=== Begin Enclosure ===

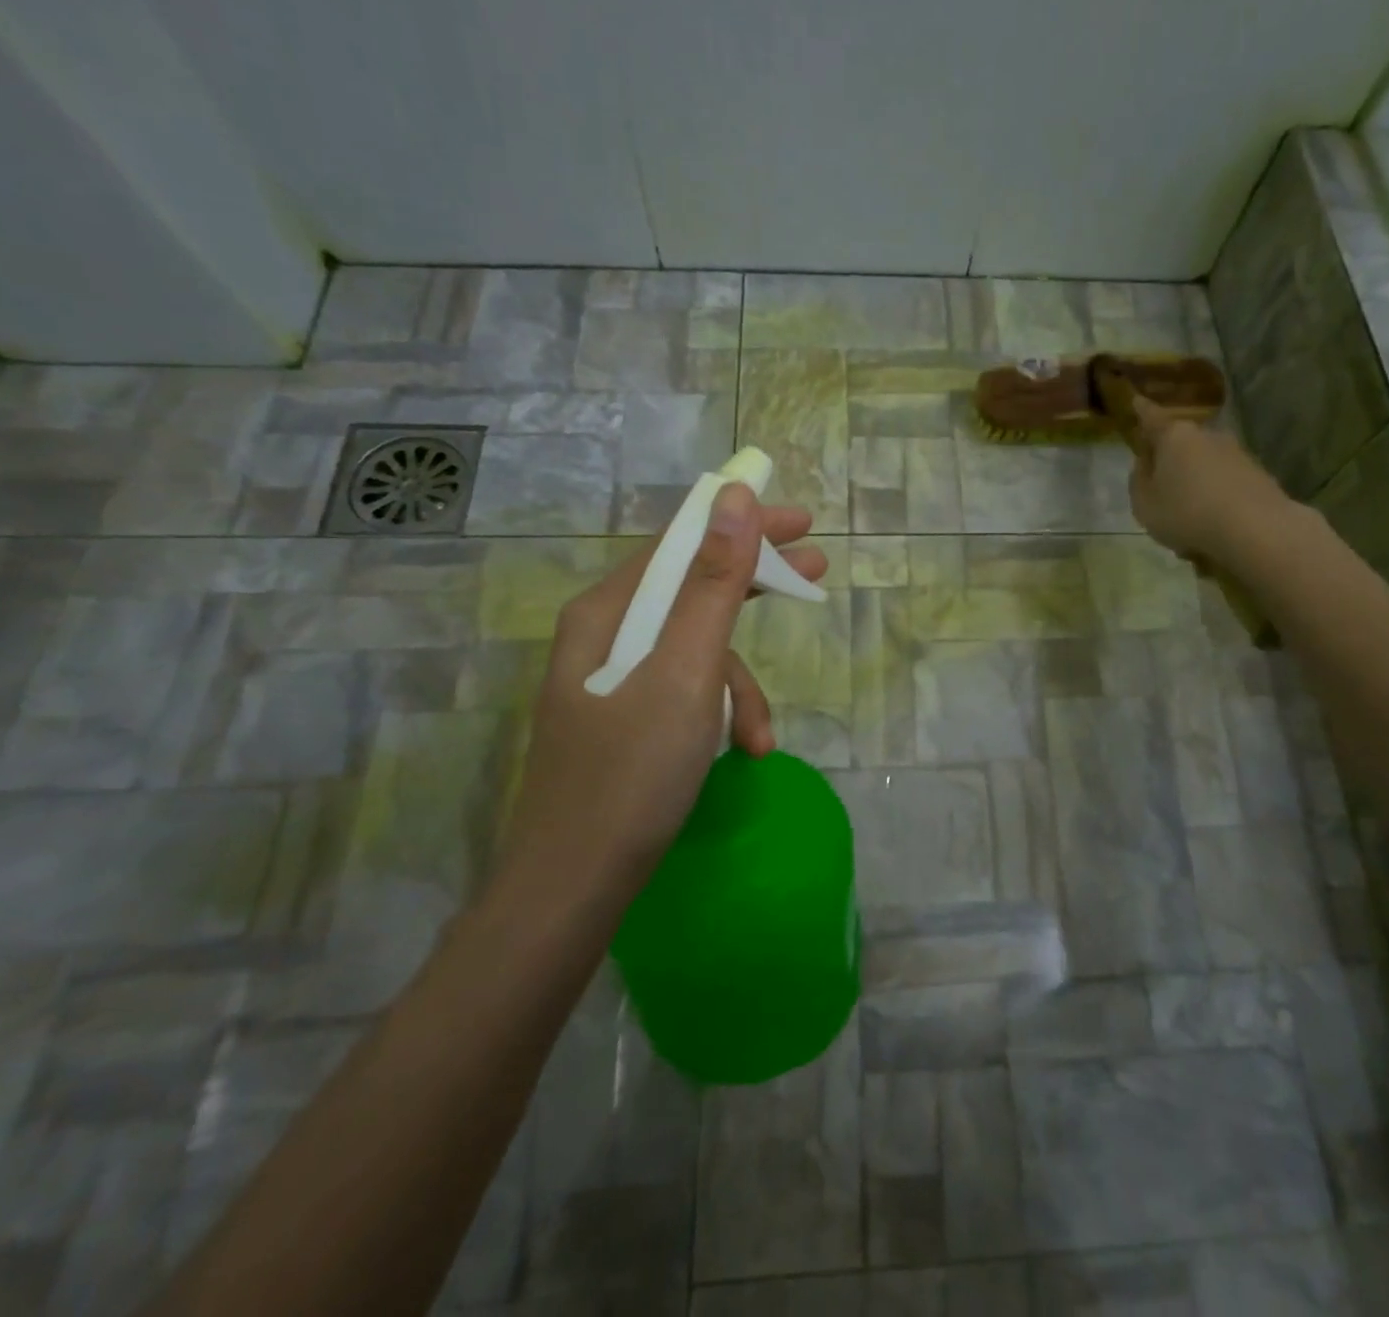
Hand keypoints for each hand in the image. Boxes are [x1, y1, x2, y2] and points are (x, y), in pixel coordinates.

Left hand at [500, 484, 827, 900]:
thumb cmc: (631, 774)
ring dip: (740, 684)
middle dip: (753, 586)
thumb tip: (733, 499)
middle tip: (815, 572)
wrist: (573, 888)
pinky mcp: (624, 721)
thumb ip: (713, 584)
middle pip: (690, 589)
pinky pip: (684, 692)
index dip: (742, 526)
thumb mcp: (686, 672)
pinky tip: (741, 752)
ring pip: (694, 652)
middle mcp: (603, 636)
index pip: (682, 543)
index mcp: (606, 612)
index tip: (801, 523)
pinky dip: (718, 713)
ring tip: (762, 735)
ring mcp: (612, 681)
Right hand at [1127, 397, 1294, 565]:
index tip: (1136, 400)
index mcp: (1174, 436)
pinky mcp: (1257, 473)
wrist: (1255, 528)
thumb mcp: (1144, 504)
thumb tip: (1146, 464)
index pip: (1151, 417)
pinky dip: (1214, 496)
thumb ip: (1139, 480)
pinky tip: (1210, 524)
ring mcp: (1235, 452)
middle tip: (1158, 486)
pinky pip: (1223, 481)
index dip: (1141, 410)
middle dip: (1168, 459)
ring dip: (1193, 481)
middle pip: (1180, 443)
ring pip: (1203, 464)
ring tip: (1186, 516)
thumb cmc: (1186, 513)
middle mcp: (1206, 435)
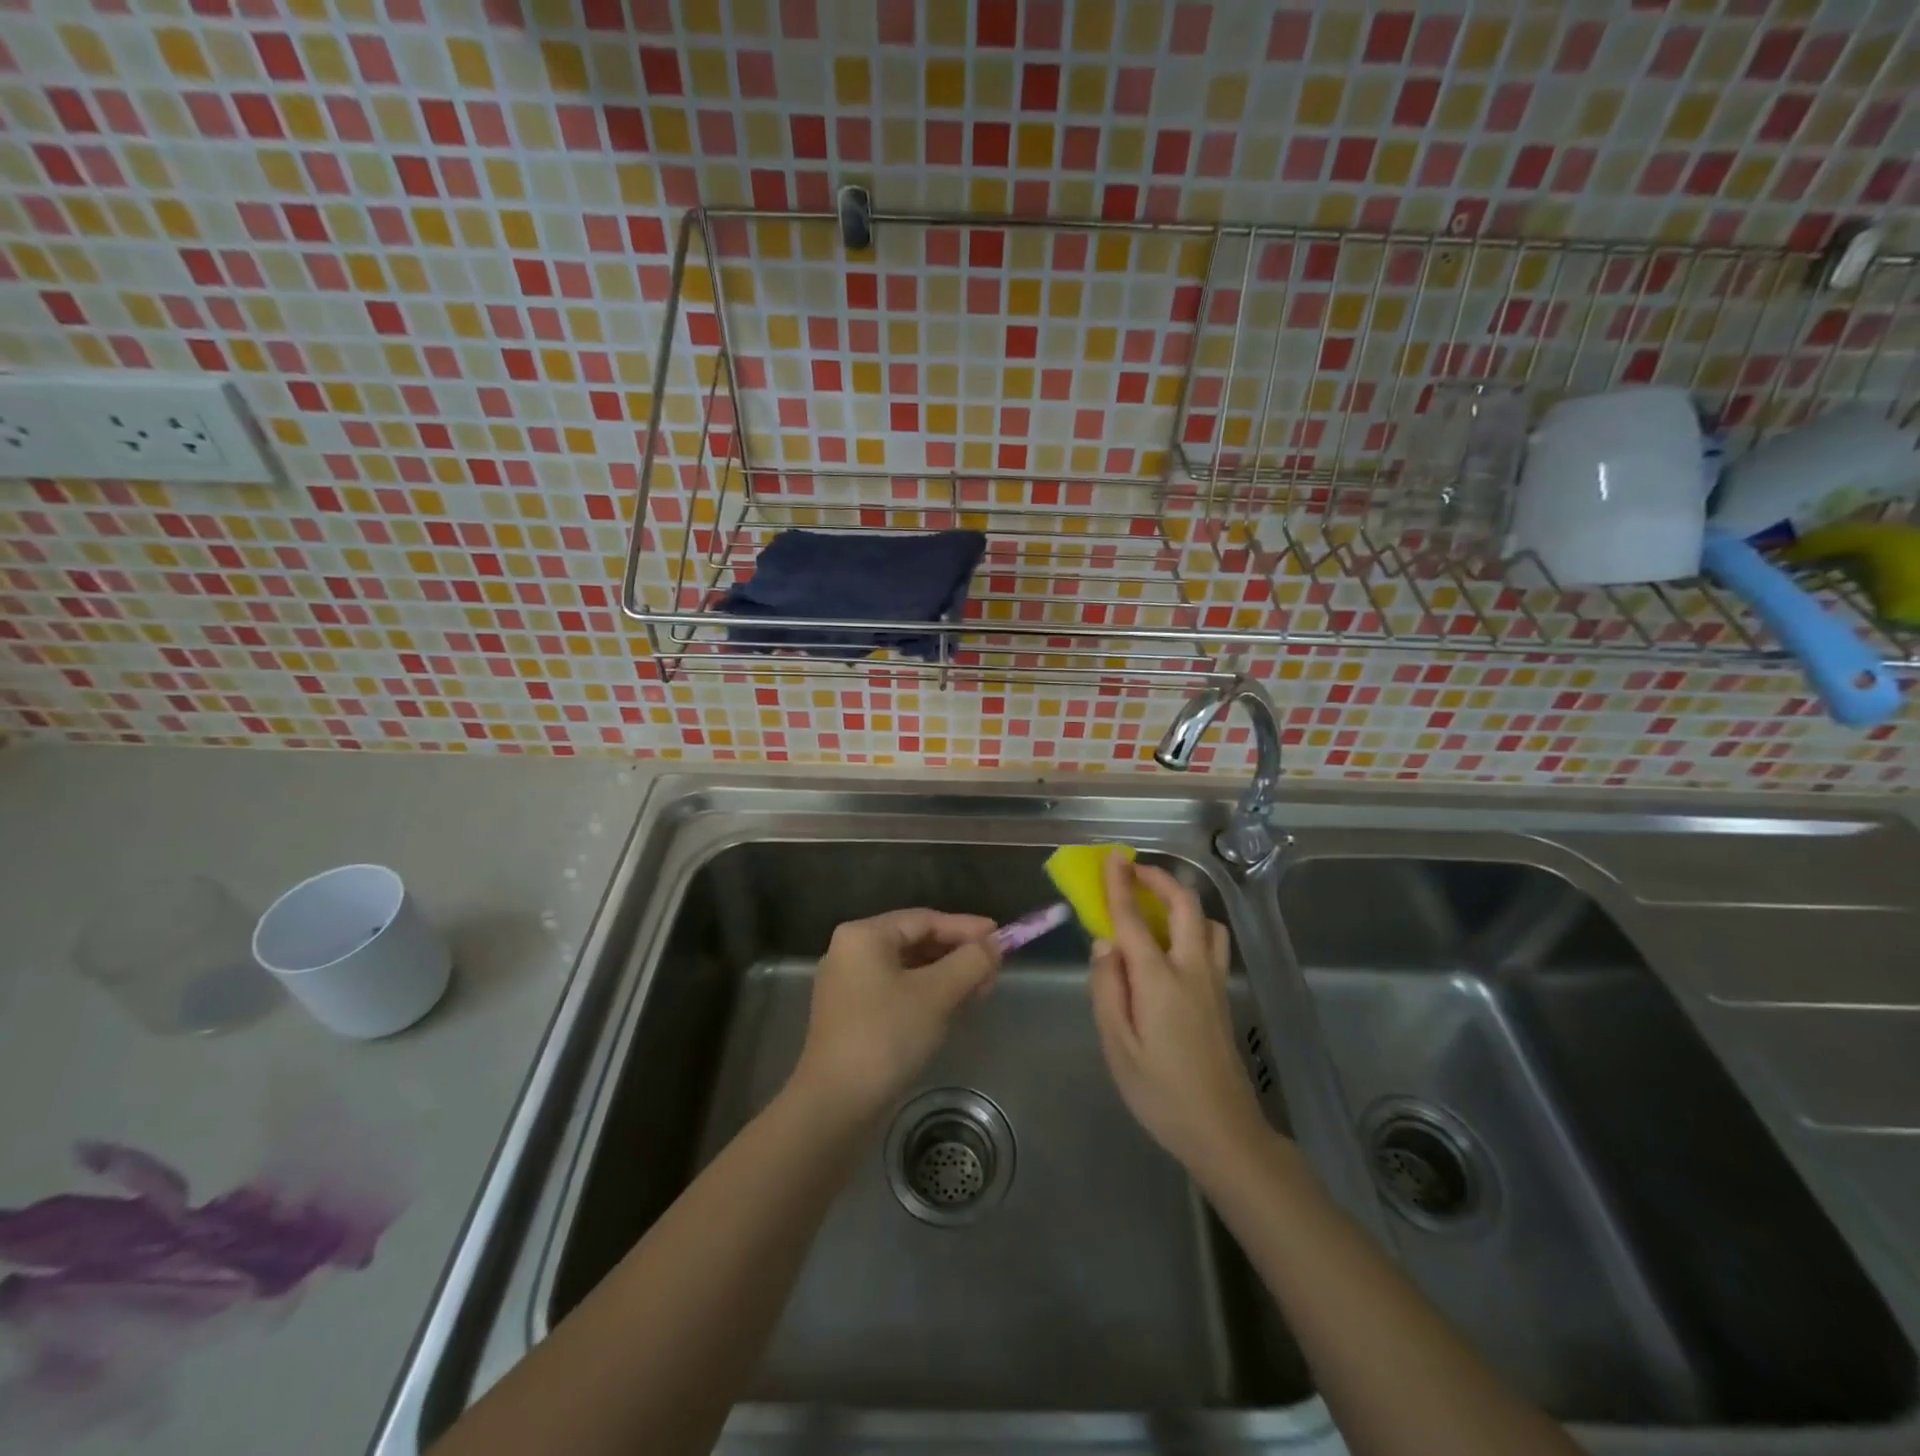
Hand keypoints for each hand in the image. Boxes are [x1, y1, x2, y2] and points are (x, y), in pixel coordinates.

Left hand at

=== End Enclosure ===

#### What to produce
Retype all of the entries exactly as written, leaving out any images.

#### Solution to this task
Hand keypoints for each hand in the image. Boxes are [x1, y1, x2, y2] and points are (x, y), in pixel coordinates.

Left hand at [500, 484, 827, 900]:
thumb cmc: (631, 774)
ring dip: (740, 684)
middle dip: (753, 586)
thumb tip: (733, 499)
middle tip: (815, 572)
wrist: (573, 888)
pinky mcp: (624, 721)
thumb ip: (713, 584)
middle pip: (690, 589)
pinky pip: (684, 692)
index dip: (742, 526)
thumb mcp: (686, 672)
pinky tip: (741, 752)
ring pip: (694, 652)
middle mcp: (603, 636)
index pip: (682, 543)
index mcp: (606, 612)
index tip: (801, 523)
pinky dip: (718, 713)
ring tip: (762, 735)
ring mcp: (612, 681)
Right hand at [1127, 397, 1294, 565]:
index tip: (1136, 400)
index mcp: (1174, 436)
pinky mcp: (1257, 473)
wrist: (1255, 528)
thumb mcp: (1144, 504)
thumb tip: (1146, 464)
index pip: (1151, 417)
pinky dip: (1214, 496)
thumb ip: (1139, 480)
pinky tip: (1210, 524)
ring mcp: (1235, 452)
middle tip: (1158, 486)
pinky pip: (1223, 481)
index dip: (1141, 410)
middle dip: (1168, 459)
ring dip: (1193, 481)
middle pip: (1180, 443)
ring pip: (1203, 464)
ring tip: (1186, 516)
thumb cmc: (1186, 513)
middle mcp: (1206, 435)
Hand keypoints for each hand in the image. Boxes are [x1, y1, x2, y2] and points are (x, y), in pixel coordinates.

Left hand at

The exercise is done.